Porter's analysis examines five different factors that affect the success of a particular industry. Next, we use this analysis to determine whether the industry is attractive for potential shareholders and investors. The power of suppliers and the power of buyers in the "family restaurant" industry are detailed below, including restaurants such as Boston pizza, East Side Mario. The various strengths and weaknesses of these forces depend on various factors and summarize these factors.

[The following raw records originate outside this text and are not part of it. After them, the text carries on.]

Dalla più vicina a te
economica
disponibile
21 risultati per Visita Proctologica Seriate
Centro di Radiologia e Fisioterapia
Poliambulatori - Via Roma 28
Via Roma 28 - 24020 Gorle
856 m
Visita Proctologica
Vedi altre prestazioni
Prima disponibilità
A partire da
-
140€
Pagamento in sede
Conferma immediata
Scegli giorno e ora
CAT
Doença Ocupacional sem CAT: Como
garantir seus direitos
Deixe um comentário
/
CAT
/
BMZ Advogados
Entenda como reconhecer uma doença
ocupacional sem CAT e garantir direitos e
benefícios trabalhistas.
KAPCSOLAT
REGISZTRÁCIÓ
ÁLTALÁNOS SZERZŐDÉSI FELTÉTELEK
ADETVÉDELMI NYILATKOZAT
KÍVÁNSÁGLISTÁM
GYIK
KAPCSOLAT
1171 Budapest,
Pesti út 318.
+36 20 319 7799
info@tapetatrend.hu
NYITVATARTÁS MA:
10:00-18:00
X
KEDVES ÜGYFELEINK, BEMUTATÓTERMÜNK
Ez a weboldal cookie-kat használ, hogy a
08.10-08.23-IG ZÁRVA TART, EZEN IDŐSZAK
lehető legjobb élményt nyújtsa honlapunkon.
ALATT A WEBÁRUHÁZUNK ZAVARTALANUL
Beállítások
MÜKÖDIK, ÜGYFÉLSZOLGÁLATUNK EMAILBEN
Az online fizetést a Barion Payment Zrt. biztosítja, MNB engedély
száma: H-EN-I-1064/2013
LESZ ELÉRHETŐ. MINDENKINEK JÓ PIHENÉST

Porter (1980, p. 80) outlines five power models to analyze the competitiveness of the organization. These include entry threats, supplier bargaining power, buyer bargaining power, threats to alternatives, and competition among existing competitors. BP's oil and gas industry traditionally required a significant financial investment in a very expensive infrastructure. Large capital investment is required for construction pipeline, drilling, access to buildings and land acquisition. BP's asset value is $ 236 billion (Honnungar, 2011). Given the industry's market access cost and economy of scale, the threat of new entry is low
The supplier's bargaining power is the ability of the supplier to raise input prices or raise the cost of the industry. In BP and the oil and gas industry, suppliers have high bargaining power (Hill, C., 2012 pg 65. para 2) as there is virtually no substitute product. There are various oil and gas companies around the world, but several companies such as BP, Shell, ExxonMobil, etc. dominate the industry. Buyer's bargaining power According to Hill and Jones, Bayer's bargaining power is the ability to negotiate with the company to charge lower prices in the industry. They may also increase costs by requiring better service and higher quality products (Hill C. C. Jones., G. 2012. page 63-64). Currently, in the oil and gas industry, due to the economic crisis and excess supply of products, the balance of electricity is left to the purchaser's hands.

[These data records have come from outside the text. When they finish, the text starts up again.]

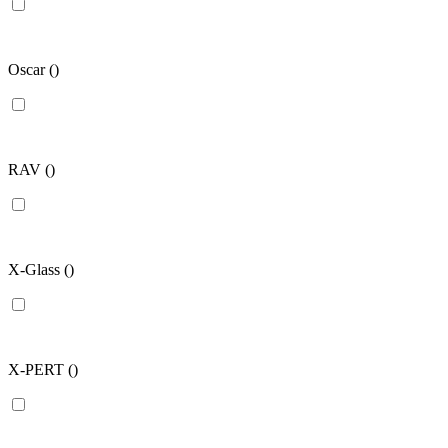
Oscar
()
RAV
()
X-Glass
()
X-PERT
()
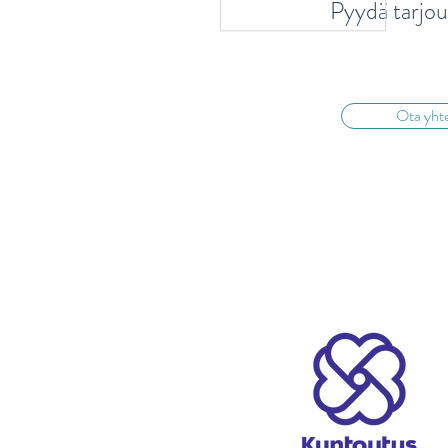
Pyydä tarjou
Viisi myyttiä ravitsemusterapiasta
Ota yht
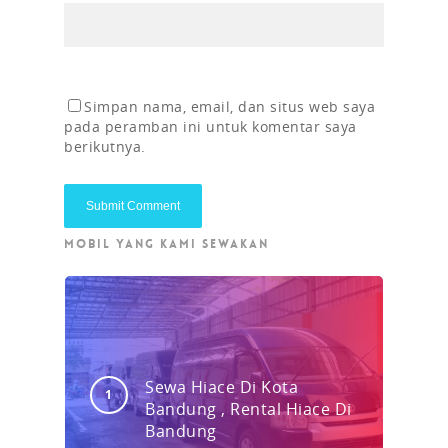
Simpan nama, email, dan situs web saya
pada peramban ini untuk komentar saya
berikutnya.
MOBIL YANG KAMI SEWAKAN
Sewa Hiace Di Kota
Bandung , Rental Hiace Di
Bandung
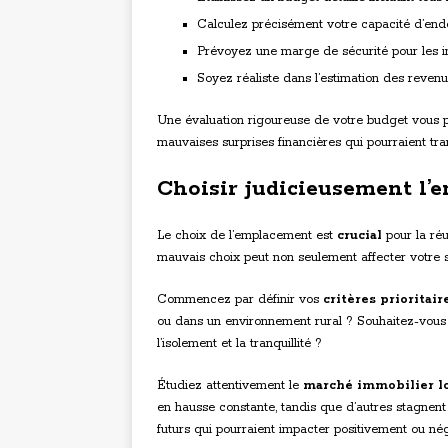
Calculez précisément votre capacité d’en
Prévoyez une marge de sécurité pour les 
Soyez réaliste dans l’estimation des revenus
Une évaluation rigoureuse de votre budget vous pe
mauvaises surprises financières qui pourraient t
Choisir judicieusement l’
Le choix de l’emplacement est
crucial
pour la réu
mauvais choix peut non seulement affecter votre sa
Commencez par définir vos
critères prioritair
ou dans un environnement rural ? Souhaitez-vous 
l’isolement et la tranquillité ?
Étudiez attentivement le
marché immobilier l
en hausse constante, tandis que d’autres stagnen
futurs qui pourraient impacter positivement ou nég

Buyer's bargaining power: This is contrary to the power of the supplier. Strong buyers may have a devastating effect on the profitability of startup groups that offer goods and services. Factors that contribute to strong buyers are the size of each existing startup, when purchasers with high purchases are converted from startup products to competitors' products, their quality related and reliable or lacking , Then the buyer feels and there is no conversion cost. The product or service provided by the supplier does not affect the purchaser's ability to maintain or improve the quality of the goods or services.